“I promise not to turn you into an evil puppet,” I said. “I don’t know any dark arts, anyhow. I don’t even know any card tricks.”
“Reassuring though that is, I think I’ll keep it to myself all the same. It isn’t you I’m worried about, Miss Rook,” he added, “but you will find my resolve on the matter absolute. I’ve not even shared my full name with Jenny, and she is not only exceptionally reliable but also dead.”
Jenny Cavanaugh was one of those peculiar details about the house on Augur Lane. The property had once been hers—and she had stayed on even after her untimely and mysterious demise. My employer raised no complaint, and the ghostly Jenny had simply become a regular member of the household. In spite of her grim history, Jenny was the most pleasant specter a person could ever hope to meet. She had turned out to be a closer confidante and far less of a curiosity than my enigmatic employer.
“May I guess?” I said.
Jackaby rolled his eyes. “You may do whatever you like. It will have no bearing on my decision.”
“Is it . . . Richard Frederic?”
“No, and I am not going to—”
“Russell Francis?”
“No. You’re being—”
“Rumpelstiltskin Finnegan?”
Jackaby sighed. “Yes, Miss Rook. Rumpelstiltskin. You’ve found me out. I am the devious imp of the fairy tales.”

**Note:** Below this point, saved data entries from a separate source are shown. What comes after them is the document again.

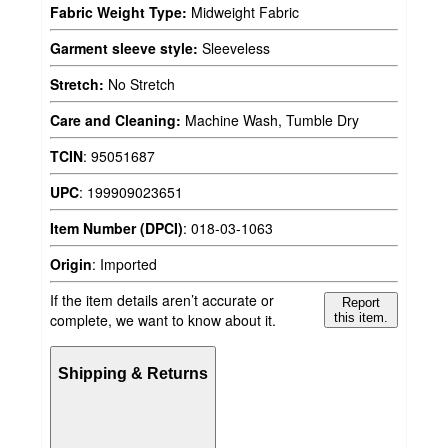
Fabric Weight Type:
Midweight Fabric
Garment sleeve style:
Sleeveless
Stretch:
No Stretch
Care and Cleaning:
Machine Wash, Tumble Dry
TCIN
:
95051687
UPC
:
199909023651
Item Number (DPCI)
:
018-03-1063
Origin
:
Imported
If the item details aren’t accurate or
Report
complete, we want to know about it.
this item.
Shipping & Returns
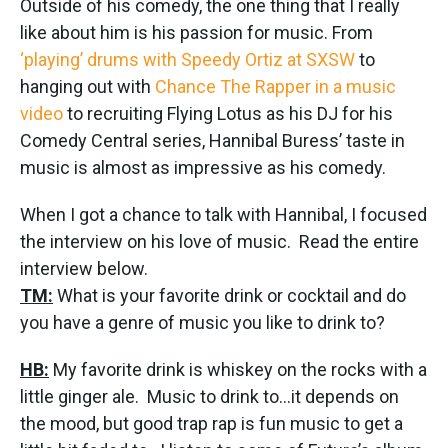
Outside of his comedy, the one thing that I really
like about him is his passion for music. From
‘playing’ drums with Speedy Ortiz at SXSW
to
hanging out with
Chance The Rapper in a music
video
to recruiting Flying Lotus as his DJ for his
Comedy Central series, Hannibal Buress’ taste in
music is almost as impressive as his comedy.
When I got a chance to talk with Hannibal, I focused
the interview on his love of music. Read the entire
interview below.
TM:
What is your favorite drink or cocktail and do
you have a genre of music you like to drink to?
HB:
My favorite drink is whiskey on the rocks with a
little ginger ale. Music to drink to…it depends on
the mood, but good trap rap is fun music to get a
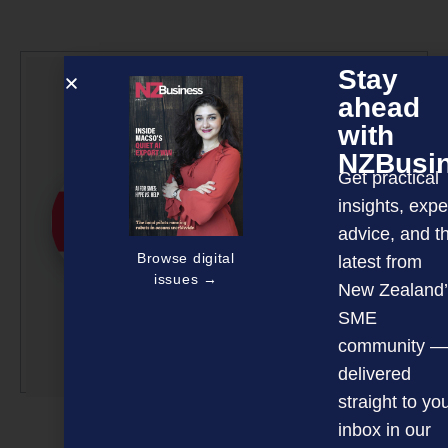
Stay
NZBusiness
ahead
Editorial Team
with
NZBusi
NZBusiness is a team
Get practical
effort, with article
insights, expe
submissions curated by a
advice, and t
small team of
Browse digital
latest from
professionals under the
issues →
guidance of Editor David
New Zealand’
Nothling-Demmer.
SME
community —
More by this author
delivered
straight to yo
inbox in our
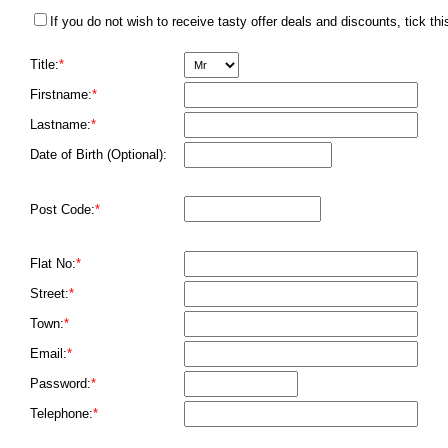
If you do not wish to receive tasty offer deals and discounts, tick thi
Title:
*
Firstname:
*
Lastname:
*
Date of Birth (Optional):
Post Code:
*
Flat No:
*
Street:
*
Town:
*
Email:
*
Password:
*
Telephone:
*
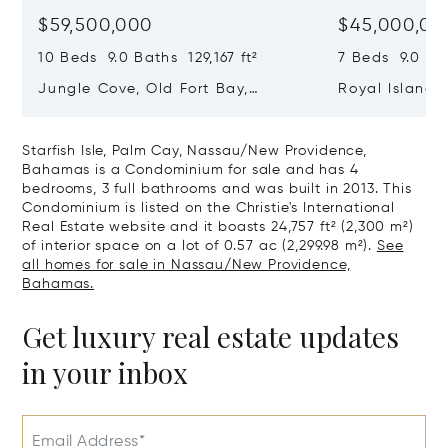
$59,500,000
$45,000,00
10 Beds 9.0 Baths 129,167 ft²
7 Beds 9.0 Bat
Jungle Cove, Old Fort Bay,
Royal Island, 
Nassau/New Providence,
Eleuthera, B
Bahamas
Starfish Isle, Palm Cay, Nassau/New Providence,
Bahamas is a Condominium for sale and has 4
bedrooms, 3 full bathrooms and was built in 2013. This
Condominium is listed on the Christie's International
Real Estate website and it boasts 24,757 ft² (2,300 m²)
of interior space on a lot of 0.57 ac (2,299.98 m²).
See
all homes for sale in Nassau/New Providence,
Bahamas.
Get luxury real estate updates
in your inbox
Email Address*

“It wouldn’t be the strangest thing you’ve told me since I started working for you.”
Chapter Three
Upon our return to the house on Augur Lane, Jackaby sealed himself alone in his laboratory. I had offered to help him manage the furry little chameleomorphs, but he shooed me out with a waggle of his hand and kicked the door shut behind me. I shuffled down the crooked hallway and slumped to my desk in the foyer, resolving to throw myself back into my daily work. The piles of Jackaby’s wrinkled receipts and old case files were still in sore need of organizing, but as the afternoon stretched on, my mind refused to focus.
I had only recently managed to convince my employer that I was not some porcelain vase that needed to be protected. I was not inclined, now, to accept a role as the bull in his china shop, either. Admittedly, the fish fiasco was not my finest moment, but I could handle myself in the field. I could. I stuffed another long-forgotten receipt into the dusty filing cabinet behind me and scowled. Nothing set my skin to itching quite like feeling useless.
It wasn’t that I didn’t understand my employer’s concern. My post as assistant to the foremost and perhaps only detective of the supernatural was wondrous in so many ways—but I couldn’t deny that it was also dangerous. Jackaby’s mad laboratory looked as though it might be equipped to raise Frankenstein’s creature, and the library housed menacing shadows that crept across the floor and reached for my heels if I trod too close to the Dangerous Documents section. All around me sat exotic animal skulls and angry statues of foreign gods. Even the innocuous-looking drab green frog in the terrarium beside me—Jackaby called him Ogden—had a habit of venting a noxious stench from his eyeballs when he felt threatened. Such was life with my employer, a medley of madness and menace, and all this within the walls of the house.
During my very first foray into actual fieldwork, I had nearly gotten myself killed, facing off against a murderous villain. Like a careless damsel from one of my storybooks, I had failed to heed the warnings and bumbled directly into mortal danger. I hated to admit it, but if it hadn’t been for Jackaby’s intervention, I would almost certainly be dead, and I wouldn’t be the only one.
“Does it still hurt?” came a gentle voice, startling me back to the present.
Jenny Cavanaugh had drifted into the room, her silvery feet hovering just above the floorboards, and her translucent hair drifting gently behind her. My hand had risen unconsciously to brush the small scar on my chest, a memento of that nearly fatal night, and I quickly let it drop.